-- Information follows --

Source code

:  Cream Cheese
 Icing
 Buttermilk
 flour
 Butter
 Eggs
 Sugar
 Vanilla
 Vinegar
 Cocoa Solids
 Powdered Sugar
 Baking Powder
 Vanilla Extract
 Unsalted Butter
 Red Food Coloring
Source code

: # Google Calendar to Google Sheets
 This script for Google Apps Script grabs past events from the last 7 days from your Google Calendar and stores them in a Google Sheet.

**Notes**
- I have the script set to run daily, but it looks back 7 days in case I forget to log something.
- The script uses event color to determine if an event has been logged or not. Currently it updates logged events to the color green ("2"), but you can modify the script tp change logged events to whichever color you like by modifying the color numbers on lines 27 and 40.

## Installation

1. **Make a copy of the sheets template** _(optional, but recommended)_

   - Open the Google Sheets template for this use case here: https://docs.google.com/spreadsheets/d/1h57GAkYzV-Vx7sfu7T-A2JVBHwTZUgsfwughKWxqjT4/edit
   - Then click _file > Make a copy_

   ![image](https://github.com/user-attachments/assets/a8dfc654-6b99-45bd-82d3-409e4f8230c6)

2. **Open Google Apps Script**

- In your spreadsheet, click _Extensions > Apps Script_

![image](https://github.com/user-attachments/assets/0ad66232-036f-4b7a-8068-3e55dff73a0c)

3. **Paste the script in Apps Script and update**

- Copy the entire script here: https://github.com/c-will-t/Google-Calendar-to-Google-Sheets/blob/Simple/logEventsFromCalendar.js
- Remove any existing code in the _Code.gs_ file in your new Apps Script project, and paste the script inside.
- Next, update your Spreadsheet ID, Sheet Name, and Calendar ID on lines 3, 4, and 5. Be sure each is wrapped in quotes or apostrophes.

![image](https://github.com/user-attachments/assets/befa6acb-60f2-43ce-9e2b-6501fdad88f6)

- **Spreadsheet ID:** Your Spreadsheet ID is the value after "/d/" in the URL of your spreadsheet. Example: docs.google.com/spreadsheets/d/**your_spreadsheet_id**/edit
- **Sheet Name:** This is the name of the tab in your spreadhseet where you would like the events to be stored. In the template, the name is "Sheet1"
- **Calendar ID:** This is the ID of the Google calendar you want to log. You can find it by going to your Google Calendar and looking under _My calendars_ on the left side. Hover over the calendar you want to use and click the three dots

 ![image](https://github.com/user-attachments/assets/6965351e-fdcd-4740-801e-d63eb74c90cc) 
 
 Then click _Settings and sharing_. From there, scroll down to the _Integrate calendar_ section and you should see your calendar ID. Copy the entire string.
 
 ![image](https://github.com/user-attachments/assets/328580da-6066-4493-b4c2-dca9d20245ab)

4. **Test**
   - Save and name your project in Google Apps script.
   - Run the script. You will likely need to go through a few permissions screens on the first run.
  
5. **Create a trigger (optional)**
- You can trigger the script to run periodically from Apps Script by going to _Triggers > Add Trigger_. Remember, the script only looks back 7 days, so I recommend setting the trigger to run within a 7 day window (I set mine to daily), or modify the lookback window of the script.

-- Information concluded --

Assigned task:
Pull out every line in the entries above that contains the word "daily", and list each one in full.

Result:
- I have the script set to run daily, but it looks back 7 days in case I forget to log something.
- You can trigger the script to run periodically from Apps Script by going to _Triggers > Add Trigger_. Remember, the script only looks back 7 days, so I recommend setting the trigger to run within a 7 day window (I set mine to daily), or modify the lookback window of the script.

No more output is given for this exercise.